■ **Job item**: Locate each line below that contains the string "μελάνη", and copy those lines in full.
_____
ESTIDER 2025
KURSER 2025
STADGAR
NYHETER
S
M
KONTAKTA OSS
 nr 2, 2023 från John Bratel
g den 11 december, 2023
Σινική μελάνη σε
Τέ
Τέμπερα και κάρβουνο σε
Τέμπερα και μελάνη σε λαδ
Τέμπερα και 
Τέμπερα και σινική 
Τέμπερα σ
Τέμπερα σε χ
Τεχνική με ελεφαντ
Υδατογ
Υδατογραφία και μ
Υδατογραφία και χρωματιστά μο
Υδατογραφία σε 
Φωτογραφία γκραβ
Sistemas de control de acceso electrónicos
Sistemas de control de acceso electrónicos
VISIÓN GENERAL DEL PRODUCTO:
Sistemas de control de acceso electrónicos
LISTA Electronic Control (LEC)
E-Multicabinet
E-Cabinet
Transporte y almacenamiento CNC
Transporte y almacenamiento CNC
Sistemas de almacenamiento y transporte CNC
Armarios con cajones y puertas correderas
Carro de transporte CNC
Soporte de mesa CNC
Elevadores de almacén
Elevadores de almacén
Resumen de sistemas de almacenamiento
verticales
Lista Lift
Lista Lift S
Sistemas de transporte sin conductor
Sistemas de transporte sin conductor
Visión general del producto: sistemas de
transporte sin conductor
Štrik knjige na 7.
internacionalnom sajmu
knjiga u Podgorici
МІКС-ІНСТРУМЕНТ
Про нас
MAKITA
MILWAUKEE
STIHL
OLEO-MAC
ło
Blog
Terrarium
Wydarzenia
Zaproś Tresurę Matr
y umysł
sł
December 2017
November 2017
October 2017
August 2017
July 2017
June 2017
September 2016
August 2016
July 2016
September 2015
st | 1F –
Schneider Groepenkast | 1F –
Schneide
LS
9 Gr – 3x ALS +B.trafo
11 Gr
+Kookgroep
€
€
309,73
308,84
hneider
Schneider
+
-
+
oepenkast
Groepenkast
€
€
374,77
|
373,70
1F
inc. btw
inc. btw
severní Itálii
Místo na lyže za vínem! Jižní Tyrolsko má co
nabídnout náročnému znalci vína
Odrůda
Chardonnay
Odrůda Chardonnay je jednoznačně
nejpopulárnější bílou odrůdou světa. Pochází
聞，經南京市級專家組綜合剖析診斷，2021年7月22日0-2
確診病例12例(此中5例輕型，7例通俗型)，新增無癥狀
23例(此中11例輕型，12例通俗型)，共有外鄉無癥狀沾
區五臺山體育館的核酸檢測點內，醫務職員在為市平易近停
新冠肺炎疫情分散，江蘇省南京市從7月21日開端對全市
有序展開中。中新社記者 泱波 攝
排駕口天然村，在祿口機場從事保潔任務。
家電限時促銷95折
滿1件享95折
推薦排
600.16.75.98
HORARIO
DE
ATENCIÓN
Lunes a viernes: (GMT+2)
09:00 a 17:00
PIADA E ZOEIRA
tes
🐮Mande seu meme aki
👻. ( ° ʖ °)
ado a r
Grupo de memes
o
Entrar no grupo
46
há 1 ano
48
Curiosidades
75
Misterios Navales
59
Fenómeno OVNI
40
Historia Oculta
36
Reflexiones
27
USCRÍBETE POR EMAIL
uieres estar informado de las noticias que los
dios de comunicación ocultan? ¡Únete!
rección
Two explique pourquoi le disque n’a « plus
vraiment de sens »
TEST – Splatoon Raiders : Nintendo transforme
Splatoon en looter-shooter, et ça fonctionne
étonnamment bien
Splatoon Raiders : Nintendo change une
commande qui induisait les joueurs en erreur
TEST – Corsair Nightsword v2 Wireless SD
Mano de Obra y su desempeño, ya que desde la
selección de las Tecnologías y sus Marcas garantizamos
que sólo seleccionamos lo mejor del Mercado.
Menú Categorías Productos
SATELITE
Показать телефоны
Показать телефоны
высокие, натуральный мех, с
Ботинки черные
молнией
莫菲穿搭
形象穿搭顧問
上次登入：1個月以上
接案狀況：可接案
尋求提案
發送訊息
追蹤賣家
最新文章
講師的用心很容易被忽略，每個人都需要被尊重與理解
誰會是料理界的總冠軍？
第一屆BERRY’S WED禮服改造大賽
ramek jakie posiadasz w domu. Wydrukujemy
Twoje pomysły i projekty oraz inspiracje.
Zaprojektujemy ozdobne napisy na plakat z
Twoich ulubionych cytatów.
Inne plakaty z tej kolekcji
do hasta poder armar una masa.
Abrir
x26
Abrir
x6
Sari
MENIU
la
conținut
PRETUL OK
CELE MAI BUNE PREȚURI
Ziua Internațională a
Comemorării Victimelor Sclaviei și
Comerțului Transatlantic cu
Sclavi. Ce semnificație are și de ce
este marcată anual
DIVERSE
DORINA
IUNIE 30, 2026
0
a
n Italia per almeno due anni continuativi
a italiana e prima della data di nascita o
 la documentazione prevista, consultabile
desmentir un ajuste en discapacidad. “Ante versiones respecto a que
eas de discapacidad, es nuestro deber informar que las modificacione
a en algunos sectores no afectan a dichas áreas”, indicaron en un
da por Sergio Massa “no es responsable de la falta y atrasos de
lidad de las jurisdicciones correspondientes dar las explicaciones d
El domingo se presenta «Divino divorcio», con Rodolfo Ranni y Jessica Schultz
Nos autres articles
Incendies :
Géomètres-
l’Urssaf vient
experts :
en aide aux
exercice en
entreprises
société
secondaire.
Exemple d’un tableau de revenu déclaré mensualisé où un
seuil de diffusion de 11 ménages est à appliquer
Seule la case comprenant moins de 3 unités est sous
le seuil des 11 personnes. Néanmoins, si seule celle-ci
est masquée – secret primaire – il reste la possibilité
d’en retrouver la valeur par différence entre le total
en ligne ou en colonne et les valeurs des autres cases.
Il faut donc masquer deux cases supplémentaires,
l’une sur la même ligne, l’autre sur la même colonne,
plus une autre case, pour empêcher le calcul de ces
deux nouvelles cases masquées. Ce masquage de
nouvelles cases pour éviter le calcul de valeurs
_____
■ **Answer to this problem**:
Σινική μελάνη σε
Τέμπερα και μελάνη σε λαδ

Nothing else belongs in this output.